Film

Oscar nominations and Golden Globes winners 'too close to call'

Jill Serjeant

Award season has moved into high gear with the Oscar nominations, the Golden Globes ceremony and the People's Choice shows taking place this week.

Daniel Day-Lewis is expected to win the Golden Globe and an Oscar for his performance in 'Lincoln', awards watchers said. (AFP)

The already busy awards schedule has taken on a new look this year with Oscar nominations being announced before the annual Golden Globes ceremony, instead of afterward.

"This is partially an attempt to blunt the impact of the Globes on the part of the Academy of Motion Picture Arts and Sciences," Pete Hammond, awards columnist for entertainment website Deadline.com, said of the earlier nominations date.

"I think the Academy gets very frustrated that by the time you get to the Oscars in February, there have been so many awards shows and speeches, some of the lustre is taken off. This is a way of stealing the attention back," Hammond said.

Six movies and a handful of actors are commanding the buzz in this week's races, the results of which will narrow the field for Oscar glory on February 24.

Zero Dark Thirty, Kathryn Bigelow's controversial thriller about the decade-long hunt for Osama bin Laden, Iran hostage drama Argo, epic musical Les Misérables, presidential drama Lincoln, Quentin Tarantino's violent slavery Western Django Unchained and quirky comedy Silver Linings Playbook are all expected to get Oscar nominations on Thursday morning.

Too close to call
All six films are also in the running to take home a Golden Globe on Sunday in a race pundits call "too close to call" – in all but one category.

The one sure bet is that British-born Daniel Day-Lewis will win the Golden Globe for his quiet but powerful performance as American President Abraham Lincoln, and probably the Oscar next month, awards watchers said.

The other categories are another matter.

"I can see the Hollywood Foreign Press Association spreading the wealth around many different films for the Golden Globes," said Dave Karger, chief movie correspondent at Fandango and host of its The Frontrunners online show.

"If that happens, it speaks to how wide and even the field is this year. There's not one or even two movies out in front, but five or even six, and I can't recall a year like that."

Lincoln and Argo appear to be the Globe's best drama frontrunners, but Django Unchained – that won a surprise five nominations from the Hollywood Foreign Press Association – could prove an upset.

Excerpted records »

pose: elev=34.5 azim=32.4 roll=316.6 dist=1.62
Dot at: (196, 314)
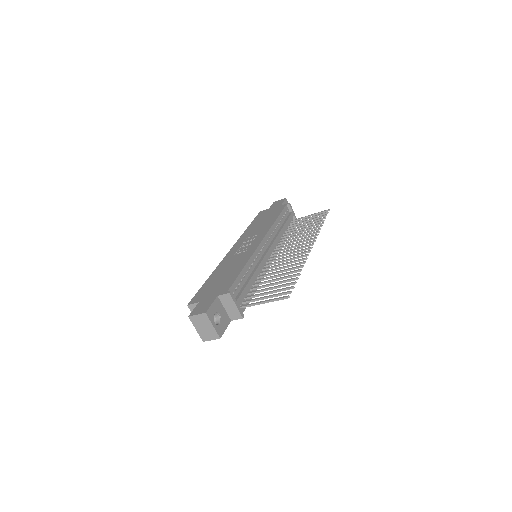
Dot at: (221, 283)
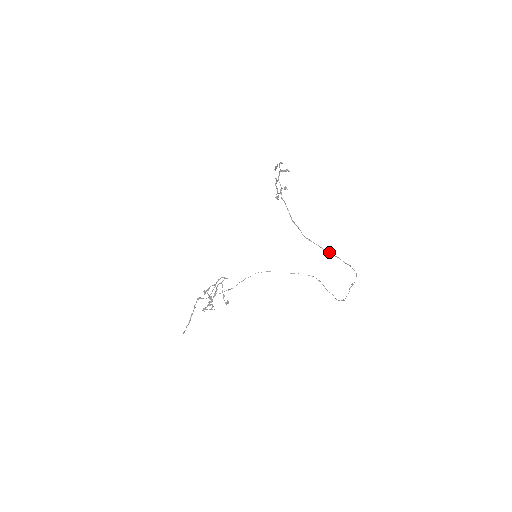
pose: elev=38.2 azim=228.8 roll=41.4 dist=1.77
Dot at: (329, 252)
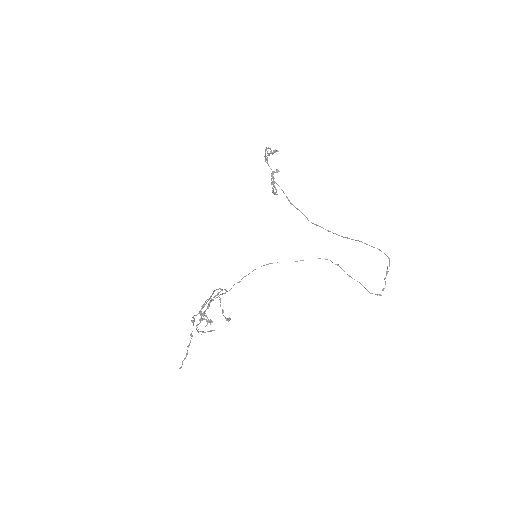
Dot at: (347, 237)
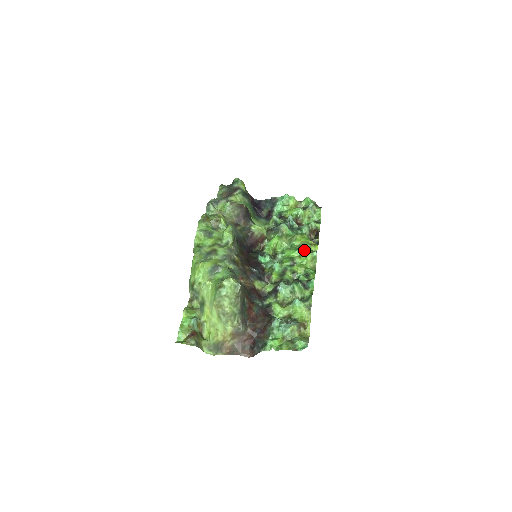
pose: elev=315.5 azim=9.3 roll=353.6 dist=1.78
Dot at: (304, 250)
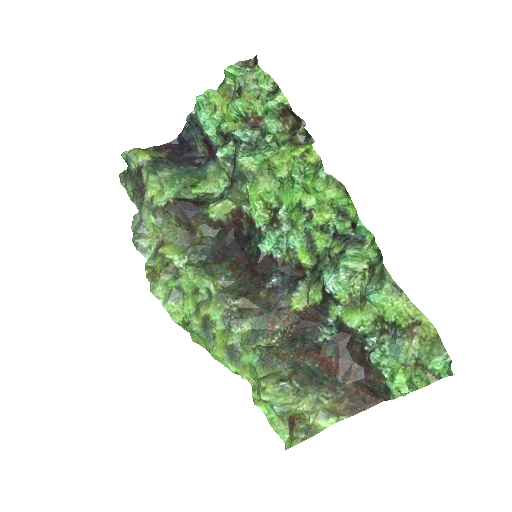
Dot at: (302, 178)
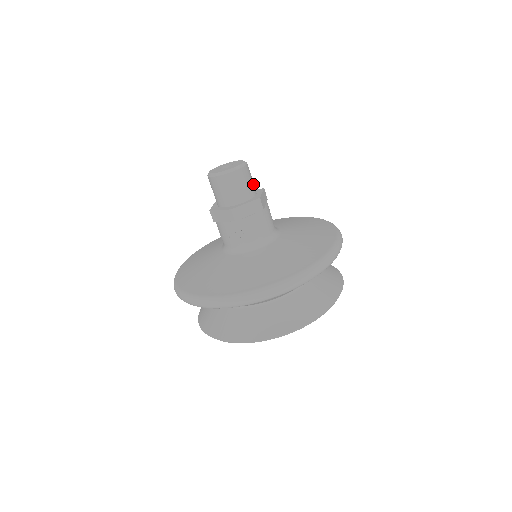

Exercise requirements »
(1) Reproduce the part of the awards-season article starting with "Zero Dark Thirty, Kathryn" and going on through "but one category.".
(2) Carry on the awards-season article, picking up right after its final sentence.

Responses per task »
(1)
Zero Dark Thirty, Kathryn Bigelow's controversial thriller about the decade-long hunt for Osama bin Laden, Iran hostage drama Argo, epic musical Les Misérables, presidential drama Lincoln, Quentin Tarantino's violent slavery Western Django Unchained and quirky comedy Silver Linings Playbook are all expected to get Oscar nominations on Thursday morning.

Too close to call
All six films are also in the running to take home a Golden Globe on Sunday in a race pundits call "too close to call" – in all but one category.

(2)
"Django Unchained is a real wild card. It remains to be seen how much the Academy will love it," said Karger. "As far as shock of night [at the Golden Globes], there could be some big wins for Django, but the safe money is on Lincoln."

Controversial bin Laden film
Sunday's Globes ceremony, and the Oscar nominations, will be prove a test of the largely negative publicity surrounding the torture scenes in Zero Dark Thirty and the possibly secret sources used by the filmmakers to reconstruct the hunt for and May 2011 killing of the al-Qaeda leader.

"There is so much controversy around Zero Dark Thirty, it's hard to assess the impact of some of the negative publicity its gotten after being denounced by US senators. It will have an early test to see how that goes this week," Hammond said.

Despite the furor in Washington, Jessica Chastain is widely expected to earn an Oscar nomination, and take home the Golden Globe, for best dramatic actress for her role as the determined CIA agent credited with tracking down bin Laden.

Unlike the Academy Awards, the Globes have a separate category for comedies or musicals, setting up a battle between Les Misérables and its stars Hugh Jackman and Anne Hathaway, and Silver Linings Playbook actors Bradley Cooper and Jennifer Lawrence.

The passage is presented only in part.